The best way to keep your top employees is to know them better than they know themselves. Use this knowledge to create the career of their dreams, and they’ll stick to your company like glue. The new “biz-speak” for this is called Job Sculpting.
The concept of Job Sculpting as defined by career experts, Timothy Butler and James Waldroop, in the Harvard Business Review, is that good people will stay only in jobs that “fit their deeply embedded life interests—that is their long-held emotionally driven passions.”
To adopt this strategy, spend a lot of effort listening to your company stars. For each one of them, try to identify what life interests are dominant with them, and then offer them the assignments that satisfy this interest. It may mean simply adding another assignment to the existing responsibilities, or it may mean switching one set of tasks to another employee. It may even require moving your “star” employee to a different position altogether.
To learn what kind of interests you’re looking and listening for, use these 8 identifiable areas:
- Application of technology.
- Quantitative analysis ability.
- Theory development and conceptual thinking.
- Creative production.
- Counseling and mentoring.
- Managing people and relationships.
- Enterprise control.
- Influence through language and ideas.
If you have a top employee who has been working in the area of customer service, but lately seems dissatisfied, after talking with him/her you might learn they would rather be dealing with the vendors. Your star might be just the answer you’re looking for to find that latest innovative product that could be added to your stock (conceptual thinking), and employee B would rather interact with the customers. By a simple switch of responsibilities, you have two happy employees that feel they’re now contributing to your business and not just putting in time for a paycheck.

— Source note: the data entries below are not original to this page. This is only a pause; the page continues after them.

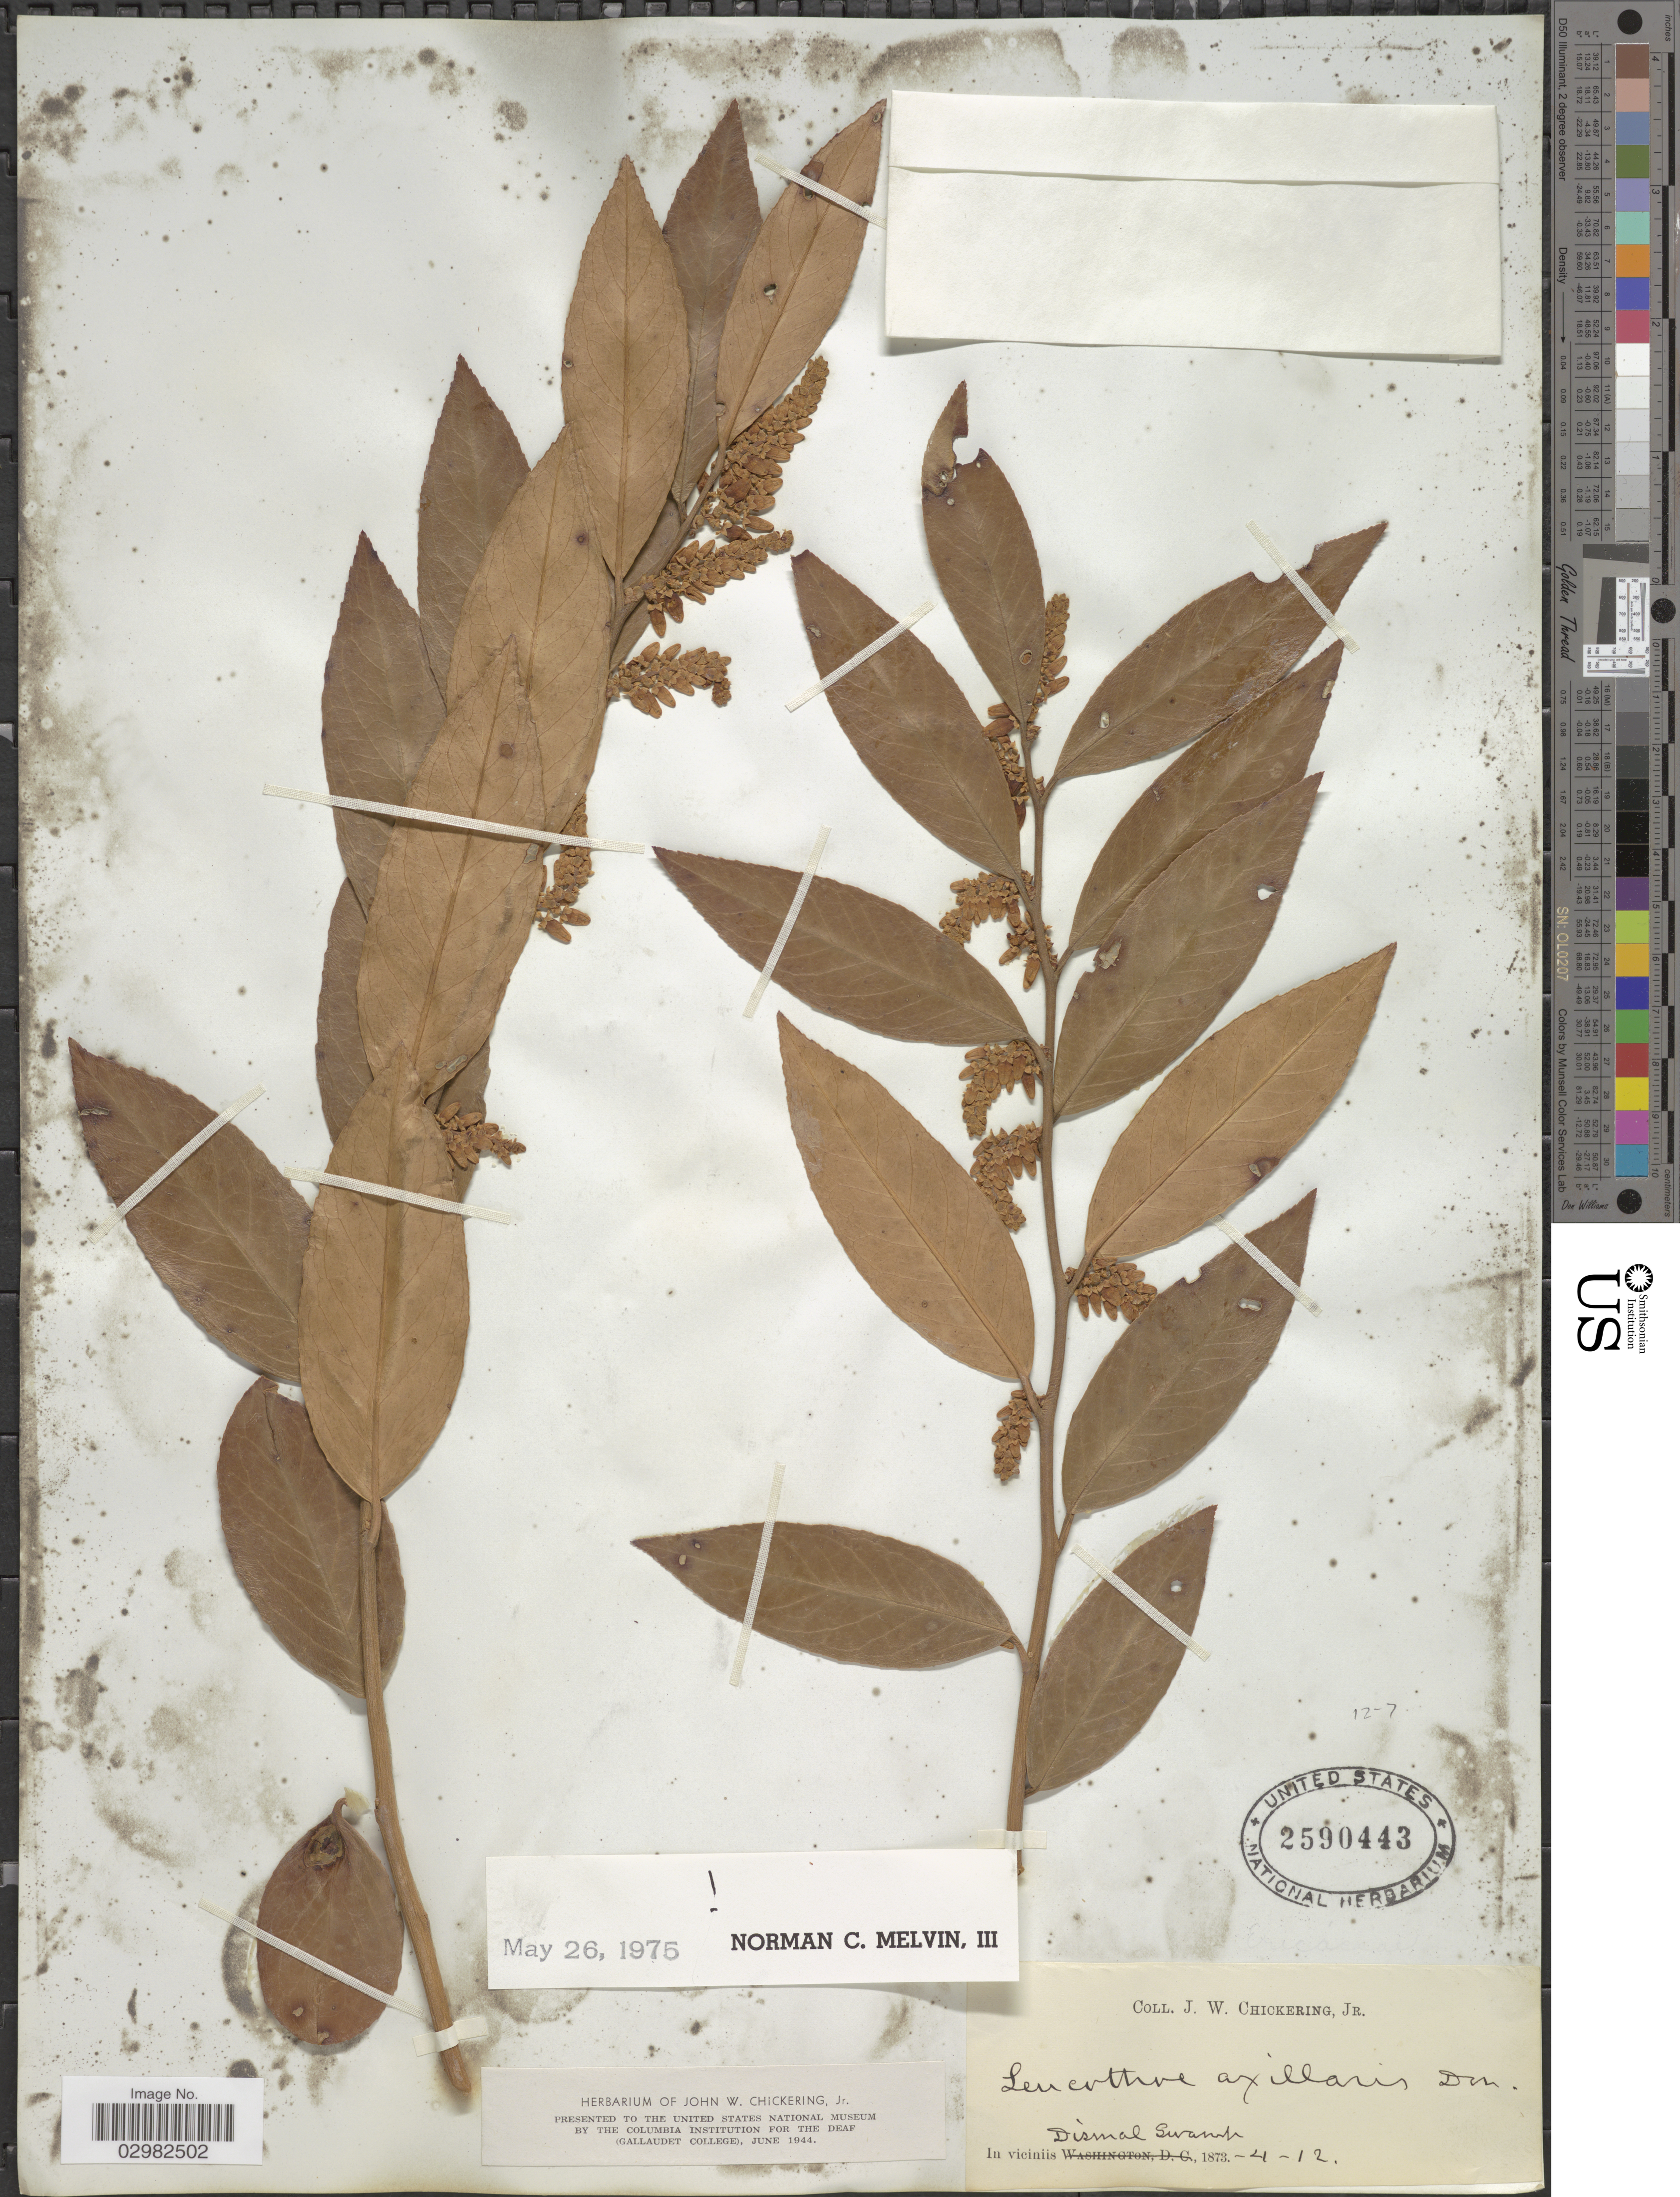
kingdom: Plantae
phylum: Tracheophyta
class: Magnoliopsida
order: Ericales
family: Ericaceae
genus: Leucothoe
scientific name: Leucothoë axillaris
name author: (Lam.) D. Don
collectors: J. W. Chickering Jr.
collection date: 1873-04-12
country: United States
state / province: Virginia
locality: In viciniis Dismal Swamp.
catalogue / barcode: US 2590443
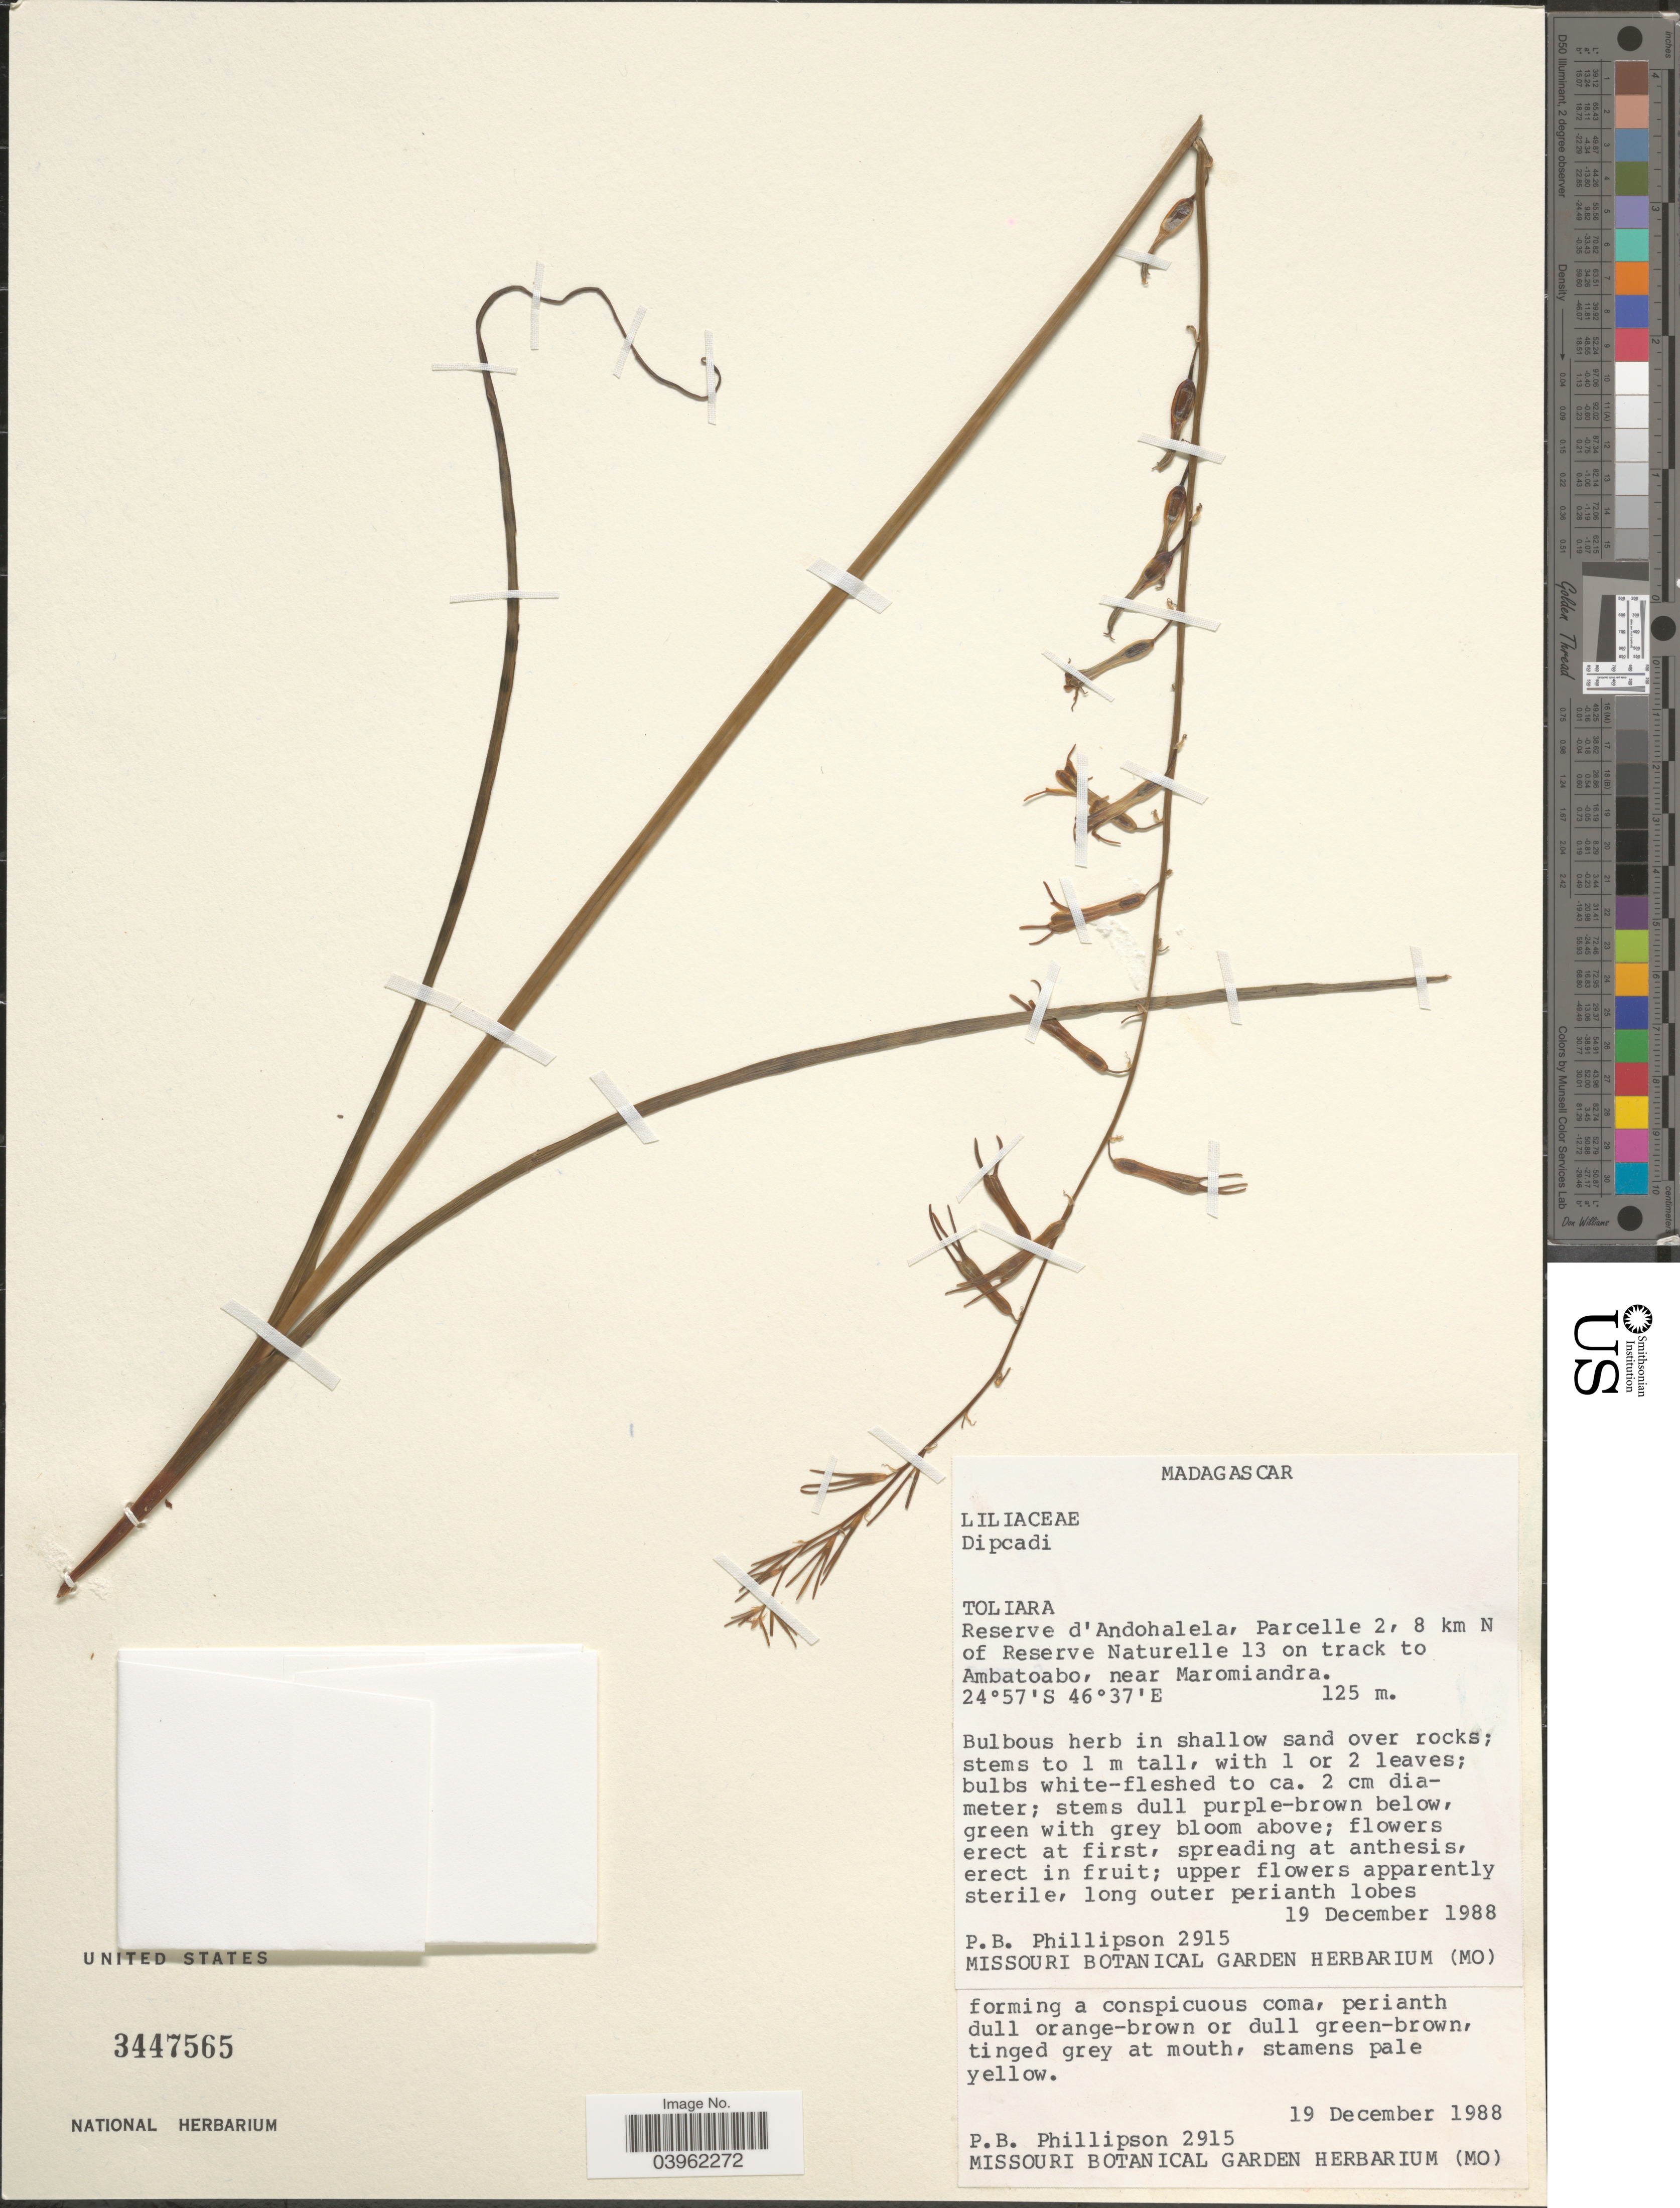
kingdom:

Employees are a company’s greatest asset – they’re your competitive advantage. You want to attract and retain the best; provide them with encouragement, stimulus, and make them feel that they are an integral part of the company’s mission.
Anne M. Mulcahy
It’s always more cost effective for the business, and better for employee morale to keep your existing employees happy with their careers. It takes a toll on your business when you have to fill an empty employee spot with a newcomer who has to be trained in the way your company functions.
Time is money, and time used to train a brand new employee is the highest cost of doing business. However, the time spent by you to find out what will keep your top producers happy to be working for you – is the best investment you can make in your business.